Ordem de demolição israelense ameaça campo de futebol próximo a Belém
Uma ordem de demolição israelense paira sobre o pequeno campo de futebol aos pés do muro que separa Israel do campo de refugiados de Aida, na Cisjordânia, onde Abdallah Al-Ansourur treina sempre que pode.
Ansourur, de 18 anos, está se preparando para os testes da seleção da Palestina e, como muitos outros jovens refugiados do campo de Aida, deu seus primeiros passos naquele campo de futebol margeado pelo muro de concreto de oito metros, carregado de símbolos.
"Comecei quando tinha uns 13 anos. Este campo me deu uma oportunidade real de treinar", disse Ansourur, que nasceu e cresceu neste acampamento de refugiados, um dos menores da Cisjordânia, muito perto de Belém.
Mas no início de dezembro, quando as crianças foram brincar, encontraram um bilhete do exército israelense na entrada do campo e o levaram para Muhannad Abu Srour, diretor de esportes do Centro Juvenil de Aida.

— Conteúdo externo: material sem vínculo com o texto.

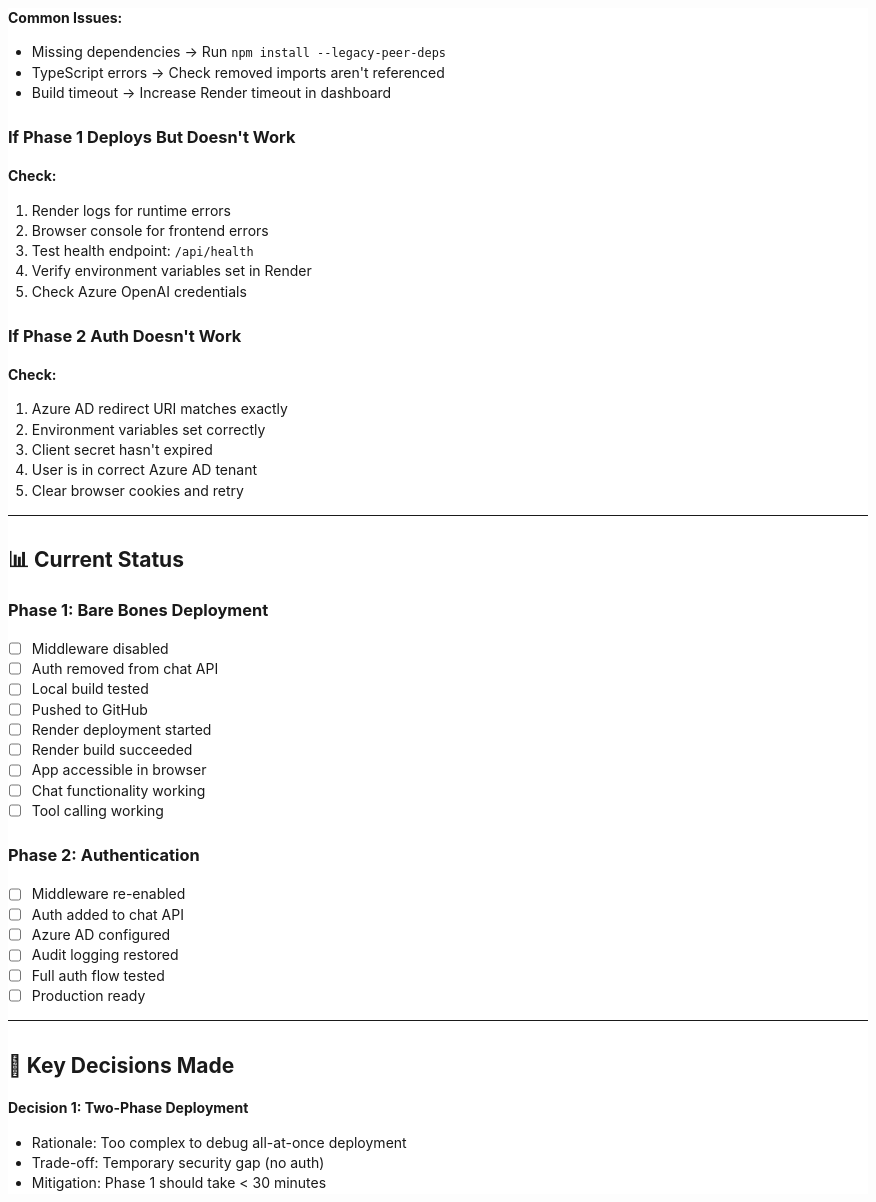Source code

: **Common Issues:**
- Missing dependencies → Run `npm install --legacy-peer-deps`
- TypeScript errors → Check removed imports aren't referenced
- Build timeout → Increase Render timeout in dashboard

### If Phase 1 Deploys But Doesn't Work
**Check:**
1. Render logs for runtime errors
2. Browser console for frontend errors
3. Test health endpoint: `/api/health`
4. Verify environment variables set in Render
5. Check Azure OpenAI credentials

### If Phase 2 Auth Doesn't Work
**Check:**
1. Azure AD redirect URI matches exactly
2. Environment variables set correctly
3. Client secret hasn't expired
4. User is in correct Azure AD tenant
5. Clear browser cookies and retry

---

## 📊 Current Status

### Phase 1: Bare Bones Deployment
- [ ] Middleware disabled
- [ ] Auth removed from chat API
- [ ] Local build tested
- [ ] Pushed to GitHub
- [ ] Render deployment started
- [ ] Render build succeeded
- [ ] App accessible in browser
- [ ] Chat functionality working
- [ ] Tool calling working

### Phase 2: Authentication
- [ ] Middleware re-enabled
- [ ] Auth added to chat API
- [ ] Azure AD configured
- [ ] Audit logging restored
- [ ] Full auth flow tested
- [ ] Production ready

---

## 🎯 Key Decisions Made

**Decision 1: Two-Phase Deployment**
- Rationale: Too complex to debug all-at-once deployment
- Trade-off: Temporary security gap (no auth)
- Mitigation: Phase 1 should take < 30 minutes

"Ficamos surpresos ao descobrir que se tratava de uma ordem para demolir o campo de futebol", disse Srour à AFP, acrescentando que mais de 500 crianças treinam no espaço.

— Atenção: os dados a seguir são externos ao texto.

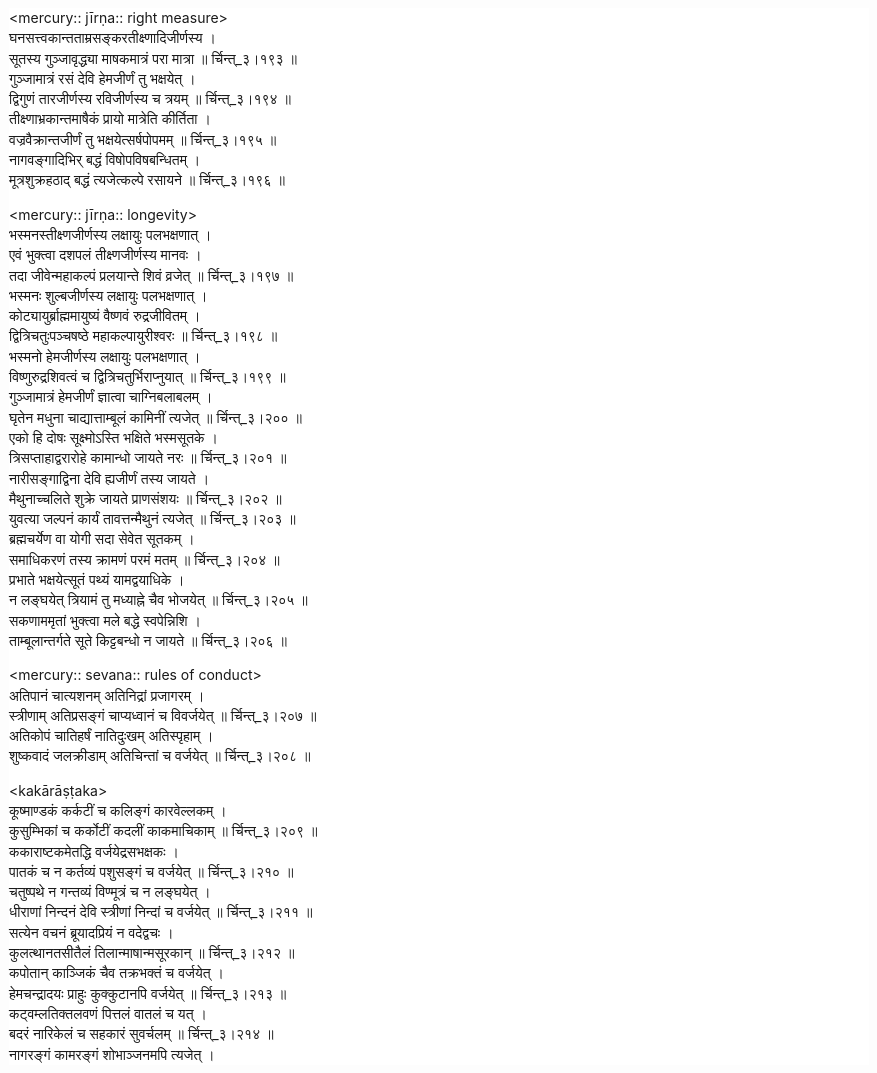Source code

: <mercury:: jīrṇa:: right measure>  
घनसत्त्वकान्तताम्रसङ्करतीक्ष्णादिजीर्णस्य  ।  
सूतस्य गुञ्जावृद्ध्या माषकमात्रं परा मात्रा  ॥ र्चिन्त्_३।१९३ ॥  
गुञ्जामात्रं रसं देवि हेमजीर्णं तु भक्षयेत्  ।  
द्विगुणं तारजीर्णस्य रविजीर्णस्य च त्रयम्  ॥ र्चिन्त्_३।१९४ ॥  
तीक्ष्णाभ्रकान्तमाषैकं प्रायो मात्रेति कीर्तिता  ।  
वज्रवैक्रान्तजीर्णं तु भक्षयेत्सर्षपोपमम्  ॥ र्चिन्त्_३।१९५ ॥  
नागवङ्गादिभिर् बद्धं विषोपविषबन्धितम्  ।  
मूत्रशुक्रहठाद् बद्धं त्यजेत्कल्पे रसायने  ॥ र्चिन्त्_३।१९६ ॥  
  
<mercury:: jīrṇa:: longevity>  
भस्मनस्तीक्ष्णजीर्णस्य लक्षायुः पलभक्षणात्  ।  
एवं भुक्त्वा दशपलं तीक्ष्णजीर्णस्य मानवः  ।  
तदा जीवेन्महाकल्पं प्रलयान्ते शिवं व्रजेत्  ॥ र्चिन्त्_३।१९७ ॥  
भस्मनः शुल्बजीर्णस्य लक्षायुः पलभक्षणात्  ।  
कोट्यायुर्ब्राह्ममायुष्यं वैष्णवं रुद्रजीवितम्  ।  
द्वित्रिचतुःपञ्चषष्ठे महाकल्पायुरीश्वरः  ॥ र्चिन्त्_३।१९८ ॥  
भस्मनो हेमजीर्णस्य लक्षायुः पलभक्षणात्  ।  
विष्णुरुद्रशिवत्वं च द्वित्रिचतुर्भिराप्नुयात्  ॥ र्चिन्त्_३।१९९ ॥  
गुञ्जामात्रं हेमजीर्णं ज्ञात्वा चाग्निबलाबलम्  ।  
घृतेन मधुना चाद्यात्ताम्बूलं कामिनीं त्यजेत्  ॥ र्चिन्त्_३।२०० ॥  
एको हि दोषः सूक्ष्मोऽस्ति भक्षिते भस्मसूतके  ।  
त्रिसप्ताहाद्वरारोहे कामान्धो जायते नरः  ॥ र्चिन्त्_३।२०१ ॥  
नारीसङ्गाद्विना देवि ह्यजीर्णं तस्य जायते  ।  
मैथुनाच्चलिते शुक्रे जायते प्राणसंशयः  ॥ र्चिन्त्_३।२०२ ॥  
युवत्या जल्पनं कार्यं तावत्तन्मैथुनं त्यजेत्  ॥ र्चिन्त्_३।२०३ ॥  
ब्रह्मचर्येण वा योगी सदा सेवेत सूतकम्  ।  
समाधिकरणं तस्य क्रामणं परमं मतम्  ॥ र्चिन्त्_३।२०४ ॥  
प्रभाते भक्षयेत्सूतं पथ्यं यामद्वयाधिके  ।  
न लङ्घयेत् त्रियामं तु मध्याह्ने चैव भोजयेत्  ॥ र्चिन्त्_३।२०५ ॥  
सकणाममृतां भुक्त्वा मले बद्धे स्वपेन्निशि  ।  
ताम्बूलान्तर्गते सूते किट्टबन्धो न जायते  ॥ र्चिन्त्_३।२०६ ॥  
  
<mercury:: sevana:: rules of conduct>  
अतिपानं चात्यशनम् अतिनिद्रां प्रजागरम्  ।  
स्त्रीणाम् अतिप्रसङ्गं चाप्यध्वानं च विवर्जयेत्  ॥ र्चिन्त्_३।२०७ ॥  
अतिकोपं चातिहर्षं नातिदुःखम् अतिस्पृहाम्  ।  
शुष्कवादं जलक्रीडाम् अतिचिन्तां च वर्जयेत्  ॥ र्चिन्त्_३।२०८ ॥  
  
<kakārāṣṭaka>  
कूष्माण्डकं कर्कटीं च कलिङ्गं कारवेल्लकम्  ।  
कुसुम्भिकां च कर्कोटीं कदलीं काकमाचिकाम्  ॥ र्चिन्त्_३।२०९ ॥  
ककाराष्टकमेतद्धि वर्जयेद्रसभक्षकः  ।  
पातकं च न कर्तव्यं पशुसङ्गं च वर्जयेत्  ॥ र्चिन्त्_३।२१० ॥  
चतुष्पथे न गन्तव्यं विण्मूत्रं च न लङ्घयेत्  ।  
धीराणां निन्दनं देवि स्त्रीणां निन्दां च वर्जयेत्  ॥ र्चिन्त्_३।२११ ॥  
सत्येन वचनं ब्रूयादप्रियं न वदेद्वचः  ।  
कुलत्थानतसीतैलं तिलान्माषान्मसूरकान्  ॥ र्चिन्त्_३।२१२ ॥  
कपोतान् काञ्जिकं चैव तक्रभक्तं च वर्जयेत्  ।  
हेमचन्द्रादयः प्राहुः कुक्कुटानपि वर्जयेत्  ॥ र्चिन्त्_३।२१३ ॥  
कट्वम्लतिक्तलवणं पित्तलं वातलं च यत्  ।  
बदरं नारिकेलं च सहकारं सुवर्चलम्  ॥ र्चिन्त्_३।२१४ ॥  
नागरङ्गं कामरङ्गं शोभाञ्जनमपि त्यजेत्  ।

- "O único espaço aberto" -
"O campo de futebol é o único espaço aberto que temos. Se tirarem o campo, vão tirar o sono das crianças", explicou Abu Srour.
Abdallah Ansourur, que está treinando para ser goleiro, descreve o campo de grama sintética como uma "salvação".
"Sem este campo, eu não teria tido esta oportunidade. Se ele não existisse, estaríamos jogando nas ruas ou nem jogaríamos", explica ele.
Israel ocupa a Cisjordânia desde 1967, onde frequentemente destrói casas e infraestrutura palestinas, alegando que foram construídas sem licença.
A AFP obteve acesso à nota do COGAT, órgão do Ministério da Defesa israelense responsável por assuntos civis palestinos, que afirma que o campo foi construído sem autorização.
Mas Anton Salman, prefeito da cidade vizinha de Belém quando o campo foi construído, em 2021, confirmou à AFP que a construção era legal.
Salman explicou que seu município arrendou o terreno às autoridades da Igreja Armênia, à qual ele pertence, antes de permitir que o comitê popular do campo de Aida o administrasse em benefício dos moradores.
Saeed Al-Azzeh, chefe do comitê popular, confirmou a informação e descreveu o espaço como "o único refúgio" para os moradores do acampamento. "Hoje, mais de 7 mil pessoas vivem no mesmo terreno. As ruas são estreitas, os becos são apertados: não há outro lugar", disse Azzeh, referindo-se ao campo de Aida.
Assim como outros campos de refugiados palestinos, Aida foi construído para abrigar algumas das centenas de milhares de pessoas que fugiram de suas casas ou foram forçadas a sair durante a criação de Israel em 1948.
Com o tempo, as lojas deram lugar a edifícios de concreto, que se tornaram cada vez mais numerosos à medida que a população crescia, e o campo de futebol passou a representar um dos poucos espaços abertos na densa rede do acampamento.
- Separados por postos de controle -
Abu Srour está orgulhoso dos frutos que o campo de futebol rendeu: delegações esportivas juvenis puderam viajar para o exterior para jogar, uma fuga bem-vinda do espaço restritivo da Cisjordânia.
"Ir jogar na França é mais fácil do que jogar em Nablus", comparou Srour, referindo-se à principal cidade da Cisjordânia, no norte do país.
Isso ocorre porque os postos de controle, que são onipresentes na Cisjordânia desde o início da ocupação israelense, se multiplicaram desde o começo da guerra em Gaza, em outubro de 2023.
Srour mencionou que viajar com uma equipe local até Ramallah, uma cidade a 20 quilômetros em linha reta, leva seis horas, ao invés de uma.
- "Sonhos demolidos" -
A mobilidade restrita é um grande problema para a maioria dos atletas palestinos, pois impede que atletas de níveis semelhantes, mas de cidades diferentes, treinem juntos.
Fazendo uma pequena pausa durante um treino com 50 crianças de idades entre cinco e dez anos, o treinador Mahmud Jandia disse à AFP que espera que o campo não seja demolido.
"Sim, o muro está aí e sentimos como uma prisão, mas apesar disso, o mais importante é que o campo permaneça e que as crianças continuem jogando", explica Jandia.
"Se o campo for demolido, todos os sonhos das crianças serão demolidos junto com ele", conclui o treinador.